# Requirements
1. In the post about the dance recital, what did the emcee ask the audience to do with their noise-makers?
2. Pick up the post about the dance recital after its final sentence and carry it forward.

# Source document
Monday, May 24, 2010


At the dance recital last night the emcee asked for all noise-makers to be silenced. "Because of the blue-screen epidemic I'm asking that everything be turned off and left off for the entire program. I don't want anyone to have the stage be blocked by a blue screen, even if it's just you looking to see who called."

I was so proud of her! Sticking up for her dancers and all the work they'd put into the night's program.

What effect does this have on our brains, I wonder, this constant need to communicate even the most inane things? What is this inability to remember, to have to make note or immediately relay this or that? Where is the uninterrupted contemplative time? Why has serenity been so easily forsaken in favor of tyranny, the tyranny of the blue screen?

[Dataset excerpts]

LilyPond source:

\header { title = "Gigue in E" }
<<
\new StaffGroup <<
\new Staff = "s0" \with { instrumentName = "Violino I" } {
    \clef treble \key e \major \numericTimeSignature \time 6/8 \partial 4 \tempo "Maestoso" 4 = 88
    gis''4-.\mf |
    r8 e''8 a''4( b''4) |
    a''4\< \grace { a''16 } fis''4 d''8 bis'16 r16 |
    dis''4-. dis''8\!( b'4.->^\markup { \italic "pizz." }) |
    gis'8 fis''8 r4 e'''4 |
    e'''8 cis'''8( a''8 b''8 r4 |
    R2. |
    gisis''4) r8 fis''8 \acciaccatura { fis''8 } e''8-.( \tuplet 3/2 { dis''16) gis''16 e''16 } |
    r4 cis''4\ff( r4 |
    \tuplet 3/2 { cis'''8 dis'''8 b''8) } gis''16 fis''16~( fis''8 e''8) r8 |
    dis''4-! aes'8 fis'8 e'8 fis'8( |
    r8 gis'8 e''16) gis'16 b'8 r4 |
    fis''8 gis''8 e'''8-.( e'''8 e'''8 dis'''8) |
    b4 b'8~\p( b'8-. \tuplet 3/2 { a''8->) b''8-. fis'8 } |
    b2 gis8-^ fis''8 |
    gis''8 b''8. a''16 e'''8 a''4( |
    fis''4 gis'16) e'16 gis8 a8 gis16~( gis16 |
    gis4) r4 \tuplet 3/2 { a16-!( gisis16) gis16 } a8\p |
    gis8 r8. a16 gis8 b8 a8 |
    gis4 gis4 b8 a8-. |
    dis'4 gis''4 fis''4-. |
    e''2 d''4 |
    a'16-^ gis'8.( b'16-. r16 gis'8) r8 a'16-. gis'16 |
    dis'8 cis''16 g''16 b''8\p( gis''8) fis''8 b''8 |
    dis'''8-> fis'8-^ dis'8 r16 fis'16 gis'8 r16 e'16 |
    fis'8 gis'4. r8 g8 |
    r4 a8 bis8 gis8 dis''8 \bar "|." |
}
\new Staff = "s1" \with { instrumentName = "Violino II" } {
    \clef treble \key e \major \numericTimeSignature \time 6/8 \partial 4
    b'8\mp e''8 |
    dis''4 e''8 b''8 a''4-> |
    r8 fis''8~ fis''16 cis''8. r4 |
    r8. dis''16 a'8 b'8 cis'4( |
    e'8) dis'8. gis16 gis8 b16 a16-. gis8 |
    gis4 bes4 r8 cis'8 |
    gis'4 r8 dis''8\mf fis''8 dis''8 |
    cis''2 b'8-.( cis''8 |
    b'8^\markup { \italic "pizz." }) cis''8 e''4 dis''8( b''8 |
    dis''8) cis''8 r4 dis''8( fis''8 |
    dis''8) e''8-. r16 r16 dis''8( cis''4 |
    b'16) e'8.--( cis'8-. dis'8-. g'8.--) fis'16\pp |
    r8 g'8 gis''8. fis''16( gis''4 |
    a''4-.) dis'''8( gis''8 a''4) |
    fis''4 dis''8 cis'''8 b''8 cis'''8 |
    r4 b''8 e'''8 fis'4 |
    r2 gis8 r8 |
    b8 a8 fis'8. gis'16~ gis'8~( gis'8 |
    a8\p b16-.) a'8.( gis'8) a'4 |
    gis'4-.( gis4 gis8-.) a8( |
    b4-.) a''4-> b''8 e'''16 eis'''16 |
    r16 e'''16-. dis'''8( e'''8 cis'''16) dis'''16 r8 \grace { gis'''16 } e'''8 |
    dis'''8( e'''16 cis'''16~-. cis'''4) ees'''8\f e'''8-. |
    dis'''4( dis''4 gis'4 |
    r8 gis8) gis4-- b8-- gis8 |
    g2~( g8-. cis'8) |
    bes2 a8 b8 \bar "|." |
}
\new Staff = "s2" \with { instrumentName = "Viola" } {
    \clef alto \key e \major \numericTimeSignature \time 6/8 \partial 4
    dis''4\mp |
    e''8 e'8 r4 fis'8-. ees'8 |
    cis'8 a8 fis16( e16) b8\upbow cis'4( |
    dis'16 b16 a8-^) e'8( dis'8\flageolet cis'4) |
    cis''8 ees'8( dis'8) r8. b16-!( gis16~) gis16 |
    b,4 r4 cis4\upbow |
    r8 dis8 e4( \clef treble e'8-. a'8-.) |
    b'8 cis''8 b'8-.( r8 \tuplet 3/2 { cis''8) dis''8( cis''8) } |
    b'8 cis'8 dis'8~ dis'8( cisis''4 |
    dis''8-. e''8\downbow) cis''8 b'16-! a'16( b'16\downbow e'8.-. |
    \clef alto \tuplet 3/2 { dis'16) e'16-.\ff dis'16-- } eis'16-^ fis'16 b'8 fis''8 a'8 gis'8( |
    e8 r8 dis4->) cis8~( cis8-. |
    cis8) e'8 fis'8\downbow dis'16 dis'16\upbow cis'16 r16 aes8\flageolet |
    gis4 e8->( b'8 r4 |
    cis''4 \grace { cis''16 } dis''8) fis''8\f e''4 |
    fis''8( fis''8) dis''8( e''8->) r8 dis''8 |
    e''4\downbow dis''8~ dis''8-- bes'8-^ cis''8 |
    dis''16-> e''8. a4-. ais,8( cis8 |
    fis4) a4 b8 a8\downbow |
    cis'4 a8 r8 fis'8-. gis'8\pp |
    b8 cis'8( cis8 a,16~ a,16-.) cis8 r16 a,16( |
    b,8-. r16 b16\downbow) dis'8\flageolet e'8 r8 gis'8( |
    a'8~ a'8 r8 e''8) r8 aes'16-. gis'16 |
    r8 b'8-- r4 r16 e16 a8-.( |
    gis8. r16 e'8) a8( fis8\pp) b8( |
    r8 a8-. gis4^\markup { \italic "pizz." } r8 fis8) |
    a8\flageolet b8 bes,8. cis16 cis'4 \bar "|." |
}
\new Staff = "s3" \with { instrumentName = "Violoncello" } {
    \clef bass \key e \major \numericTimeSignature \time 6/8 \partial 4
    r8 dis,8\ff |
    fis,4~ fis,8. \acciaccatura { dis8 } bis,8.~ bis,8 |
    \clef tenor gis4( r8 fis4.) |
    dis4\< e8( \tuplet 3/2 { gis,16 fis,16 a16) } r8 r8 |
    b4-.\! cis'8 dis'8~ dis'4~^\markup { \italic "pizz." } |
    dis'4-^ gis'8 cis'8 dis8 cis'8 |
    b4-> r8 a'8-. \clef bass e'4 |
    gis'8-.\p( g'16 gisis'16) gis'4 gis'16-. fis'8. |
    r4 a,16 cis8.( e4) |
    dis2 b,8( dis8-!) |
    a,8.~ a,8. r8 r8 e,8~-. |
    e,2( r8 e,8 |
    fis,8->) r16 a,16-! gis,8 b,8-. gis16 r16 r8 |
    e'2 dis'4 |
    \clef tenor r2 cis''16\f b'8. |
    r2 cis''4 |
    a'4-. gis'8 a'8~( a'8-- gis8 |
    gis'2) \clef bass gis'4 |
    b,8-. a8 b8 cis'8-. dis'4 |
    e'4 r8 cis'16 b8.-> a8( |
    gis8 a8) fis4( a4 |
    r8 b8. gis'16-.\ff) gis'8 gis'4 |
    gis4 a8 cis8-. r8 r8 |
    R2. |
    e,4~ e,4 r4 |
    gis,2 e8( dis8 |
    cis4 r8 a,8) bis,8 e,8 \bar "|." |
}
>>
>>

# Answers for the exercise
1. The emcee asked that all noise-makers be turned off and left off for the entire program.

2.
Even the sanctity of church is challenged by the distraction of people texting, getting up for coffee and other beverages, rejoining the congregation only to get up for more, or to head to the bathroom. The inability to be still. In body and brain. The perceived need for constant outside stimulation. What is so important that a person has to be communicating with others during church? If it's that dire then stay home as you'll just be distracted anyway and a distraction to others, too.

That's the thing, though. It's seldom dire. It's just blather, nothing that can't be either utterly ignored or accomplished with an appropriately timed text, email, phone call, or - gasp! - face-to-face conversation. What is the hurry? The urgency? What is more important than mindfulness which is the the victim in all of this? We're losing the ability to ponder, to mull, to grapple, to listen, to be still. To rest.

It's the Blue Screen Epidemic.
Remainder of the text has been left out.